Critics will say this bill is unnecessary. That the railroads already follow federal rules and can police themselves. But ask the workers on the ground. Ask the folks in Caliente, Carlin, or Sparks who’ve watched crossings stay blocked while help sits on the wrong side of the tracks. Congressman Mark Amodei, a Republican, recently raised concerns about these very issues in his own district. This isn’t a union-versus-corporation fight. It’s about public safety, and it affects us all.
We’ve seen what happens when railroads are left to set their own limits. In the past decade, the major carriers have pushed longer and heavier trains onto the rails under a model called Precision Scheduled Railroading. It was designed not for safety or efficiency but for Wall Street. The result? Skeleton crews, overloaded trains, and delayed response times when emergencies strike. Safety has become a cost to cut, not a value to protect.
No one is saying railroads aren’t vital. They are. They move goods across this country every day and are the backbone of our economy. But with that responsibility comes the obligation to do it safely and to serve the communities they run through. Not just the shareholders they report to.

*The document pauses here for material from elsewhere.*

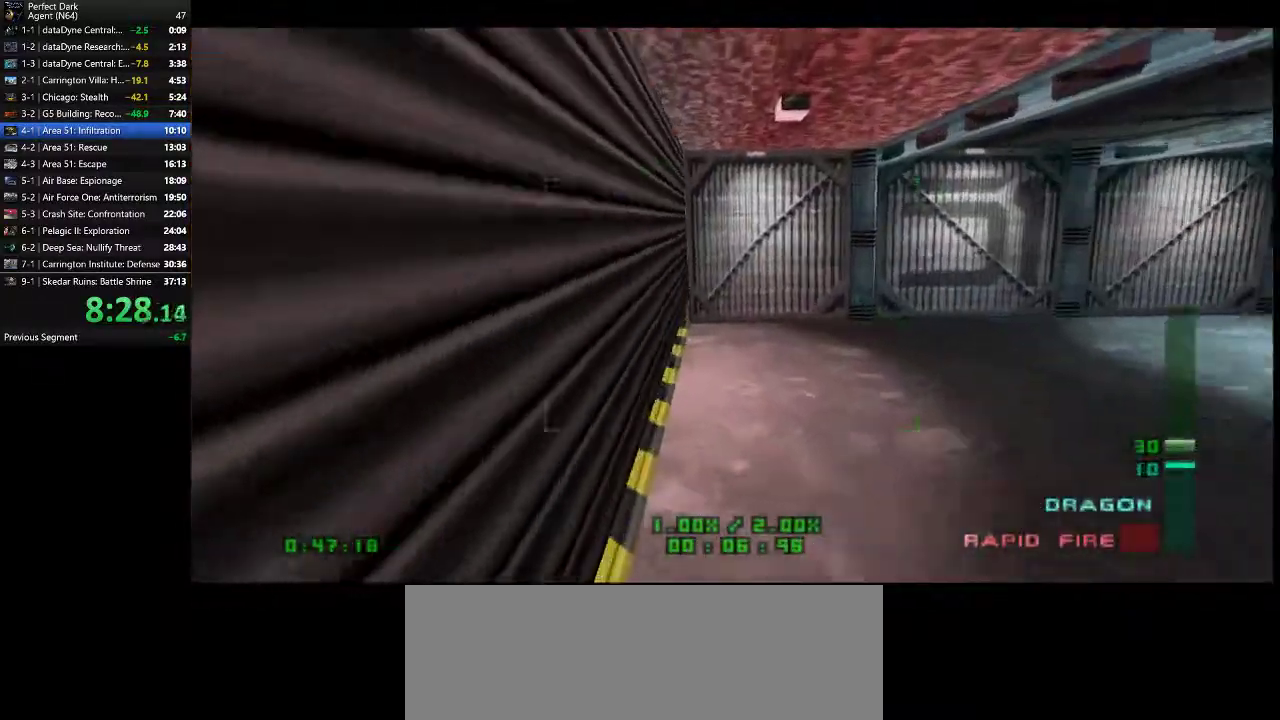
{"keys": ["a", "w"], "mouse": [], "events": []}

Some lobbyists will argue that state laws like AB 446 interfere with federal regulation. What they don’t say is that many of these same companies have spent years lobbying against national safety standards. They’ve defeated efforts to regulate train length, mandate two-person crews, or require timely data sharing on safety devices. And now, when states like Nevada step up to fill the gap, they cry foul.
If we wait for Washington to solve this, we’ll be waiting a long time. States have every right, and I would argue a duty, to protect their citizens when federal action falls short. AB 446 doesn’t replace federal law. It complements it by addressing the unique challenges our state faces, from remote rural towns to rapidly growing urban areas.
In the railroad industry, we often say that safety is no accident. But it can’t just be a slogan. It has to be a commitment backed by policy, training, investment, and yes, regulation. Because when things go wrong on the railroad, they go wrong fast and with consequences that ripple far beyond the tracks.
I don’t write this as a politician or a lobbyist. I write it as someone who’s walked the ballast in extreme weather conditions. As someone who’s crawled under rail cars in the dead of night. And as someone who’s had to explain to new hires that they’ll be riding in clunky passenger
vans on icy roads for 12 hours, because there’s no law saying their safety has to be taken seriously.
AB 446 is a step toward changing that. It says we see you, we hear you, and we’re going to do better. For the workers, yes. But also for the parents stuck behind blocked crossings, for the paramedics trying to save a life, and for the next generation who deserves to grow up in a state where safety isn’t optional.
It’s not radical. It’s responsible. And it’s long overdue.
At the end of the day, this bill isn’t just about trains. It’s about people.